L'assemblea di Mediobanca è convocata per lunedì 16 giugno con l'obiettivo di ratificare l'offerta pubblica d'acquisto su Banca Generali. Manca poco, quindi. Ma ciò che ne verrà fuori ancora è complicato da prevedere. Se Alberto Nagel conta sull'appoggio del mercato e ha dalla sua i giudizi favorevoli dei principali consulenti per il voto, Glass Lewis e Iss, i maggiori azionasti potrebbero adottare una strategia diversa. Tra gli attori in scena ci sono Francesco Caltagirone, recentemente salito al 10% della partecipazione, e Delfin, la holding degli eredi Del Vecchio che detiene il 19,8% del capitale sociale. Delfin potrebbe optare per l'astensione, che di fatto sarebbe un voto negativo in assemblea, dato che per essere approvata la proposta necessita del consenso della maggioranza delle azioni rappresentate. C’è poi la missiva inviata alcuni giorni fa dall'amministratore delegato di Banca Generali, Gian Maria Mossa, direttamente a Mediobanca. Mossa ha espresso l'intenzione della propria azienda di rimanere estranea alle trattative per l'intesa industriale nel settore bancassurance e wealth management, elemento fondamentale per la creazione del polo italiano nel risparmio gestito. Una comunicazione che arriva dopo l’annuncio di fine aprile di Nagel e il lancio dell'Ops: “Ci siederemo attorno a un tavolo con Banca Generali e le Generali per definire gli accordi di collaborazione”.

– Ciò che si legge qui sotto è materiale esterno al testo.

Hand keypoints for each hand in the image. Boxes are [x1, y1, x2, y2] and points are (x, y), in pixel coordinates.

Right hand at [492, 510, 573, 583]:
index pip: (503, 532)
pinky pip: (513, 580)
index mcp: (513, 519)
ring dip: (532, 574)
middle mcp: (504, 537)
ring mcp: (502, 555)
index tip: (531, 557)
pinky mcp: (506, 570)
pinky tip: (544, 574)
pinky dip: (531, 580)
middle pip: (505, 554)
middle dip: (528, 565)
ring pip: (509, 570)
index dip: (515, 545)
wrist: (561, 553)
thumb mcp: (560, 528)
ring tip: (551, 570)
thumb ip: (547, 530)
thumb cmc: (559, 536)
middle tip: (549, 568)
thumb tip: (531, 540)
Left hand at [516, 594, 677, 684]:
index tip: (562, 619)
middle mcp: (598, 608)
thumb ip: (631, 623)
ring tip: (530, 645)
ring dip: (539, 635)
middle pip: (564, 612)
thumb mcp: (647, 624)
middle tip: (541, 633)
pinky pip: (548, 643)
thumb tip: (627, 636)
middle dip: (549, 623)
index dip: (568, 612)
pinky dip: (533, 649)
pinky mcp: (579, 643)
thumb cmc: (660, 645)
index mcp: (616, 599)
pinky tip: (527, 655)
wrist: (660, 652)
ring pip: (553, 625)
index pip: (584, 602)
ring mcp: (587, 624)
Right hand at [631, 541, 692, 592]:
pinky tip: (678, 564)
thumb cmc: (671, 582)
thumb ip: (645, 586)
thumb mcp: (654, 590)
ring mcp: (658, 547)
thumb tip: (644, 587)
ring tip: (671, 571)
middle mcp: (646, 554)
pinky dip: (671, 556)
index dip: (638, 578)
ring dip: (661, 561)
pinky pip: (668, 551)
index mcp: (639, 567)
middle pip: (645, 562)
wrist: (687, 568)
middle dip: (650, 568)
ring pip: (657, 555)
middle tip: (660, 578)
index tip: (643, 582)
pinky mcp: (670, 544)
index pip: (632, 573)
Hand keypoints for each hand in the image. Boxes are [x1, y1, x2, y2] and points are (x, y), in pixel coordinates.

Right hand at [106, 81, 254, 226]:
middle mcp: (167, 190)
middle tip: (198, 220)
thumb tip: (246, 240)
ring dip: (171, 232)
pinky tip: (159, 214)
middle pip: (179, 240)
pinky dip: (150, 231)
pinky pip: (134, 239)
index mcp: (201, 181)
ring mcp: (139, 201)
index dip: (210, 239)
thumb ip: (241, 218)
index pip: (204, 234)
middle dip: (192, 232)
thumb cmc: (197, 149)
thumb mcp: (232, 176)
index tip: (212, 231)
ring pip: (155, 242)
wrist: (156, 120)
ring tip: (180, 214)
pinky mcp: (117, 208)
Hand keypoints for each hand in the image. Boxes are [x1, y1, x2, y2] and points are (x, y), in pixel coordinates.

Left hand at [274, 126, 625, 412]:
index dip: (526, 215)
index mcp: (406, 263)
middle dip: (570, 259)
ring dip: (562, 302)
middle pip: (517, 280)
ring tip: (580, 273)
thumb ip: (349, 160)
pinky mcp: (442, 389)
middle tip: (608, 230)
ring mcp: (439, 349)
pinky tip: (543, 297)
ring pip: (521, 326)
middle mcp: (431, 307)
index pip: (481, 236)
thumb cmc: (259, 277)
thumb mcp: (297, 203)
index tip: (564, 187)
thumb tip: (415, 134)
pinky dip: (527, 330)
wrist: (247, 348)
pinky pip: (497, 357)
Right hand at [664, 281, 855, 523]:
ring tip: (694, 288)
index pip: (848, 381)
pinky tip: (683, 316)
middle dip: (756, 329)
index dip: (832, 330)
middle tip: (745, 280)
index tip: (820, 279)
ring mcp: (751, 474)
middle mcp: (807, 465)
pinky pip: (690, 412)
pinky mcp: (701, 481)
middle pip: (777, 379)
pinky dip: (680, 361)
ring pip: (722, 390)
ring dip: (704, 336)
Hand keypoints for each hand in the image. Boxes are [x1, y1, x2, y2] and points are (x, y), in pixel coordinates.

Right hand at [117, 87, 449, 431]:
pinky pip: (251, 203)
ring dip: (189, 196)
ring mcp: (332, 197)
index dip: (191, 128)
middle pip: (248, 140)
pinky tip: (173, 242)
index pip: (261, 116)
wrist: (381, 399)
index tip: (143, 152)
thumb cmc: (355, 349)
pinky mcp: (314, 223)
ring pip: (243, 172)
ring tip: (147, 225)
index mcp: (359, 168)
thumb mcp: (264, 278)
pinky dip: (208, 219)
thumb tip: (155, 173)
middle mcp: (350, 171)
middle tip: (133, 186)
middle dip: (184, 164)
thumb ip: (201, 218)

La comunicazione è certamente pervenuta prima del documento predisposto da Mediobanca per l'assemblea, dove infatti viene evidenziato che “entro la data di pubblicazione del documento di offerta” si prevede che Piazzetta Cuccia e il Leone raggiugano un'intesa di “partnership strategico-industriale di lungo periodo nei settori della banqueassurance, dell'asset management dell'insure-banking”. Un appunto che aveva indotto Caltagirone a richiedere il differimento dell'assemblea a causa dell’“incompletezza e indeterminatezza dell'offerta su Banca Generali”, specialmente vista la carenza di informazioni sul “contratto tra Mediobanca, Banca Generali e Generali, indispensabile per la fattibilità dell'operazione”. Mediobanca ha risposto evidenziando che le negoziazioni non possono iniziare senza l'autorizzazione dell'assemblea. Mossa ha comunque precisato che, una volta formalizzata l'offerta, il consiglio di amministrazione valuterà la proposta. È tempo di strategie: con una presenza prevista di circa l'80%, Nagel può contare sul supporto di circa il 25% del capitale detenuto dal mercato, il 10,5% del patto di consultazione e il 2% di Unipol. Insieme a Caltagirone potrebbero allinearsi gli enti previdenziali con circa il 5% del capitale e i Benetton con il 2,2%. Oltre agli indecisi, sui quali si intensifica la pressione dei procacciatori di deleghe, l'elemento decisivo potrebbe essere rappresentato da UniCredit. Andrea Orcel mantiene riservate le proprie intenzioni, ma sui mercati molti sostengono che direttamente o indirettamente abbia acquisito una piccola quota anche in Piazzetta Cuccia. Nel frattempo il vicepremier Antonio Tajani è tornato a discutere del Golden power: “Ho dei dubbi sull'esistenza dei rischi per la sicurezza nazionale”, ha detto a Milano Finanza riguardo all'intervento governativo sulla fusione Unicredit-Banco Bpm, specificando che “Forza Italia ha manifestato sin da subito delle riserve sulla base giuridica del provvedimento”.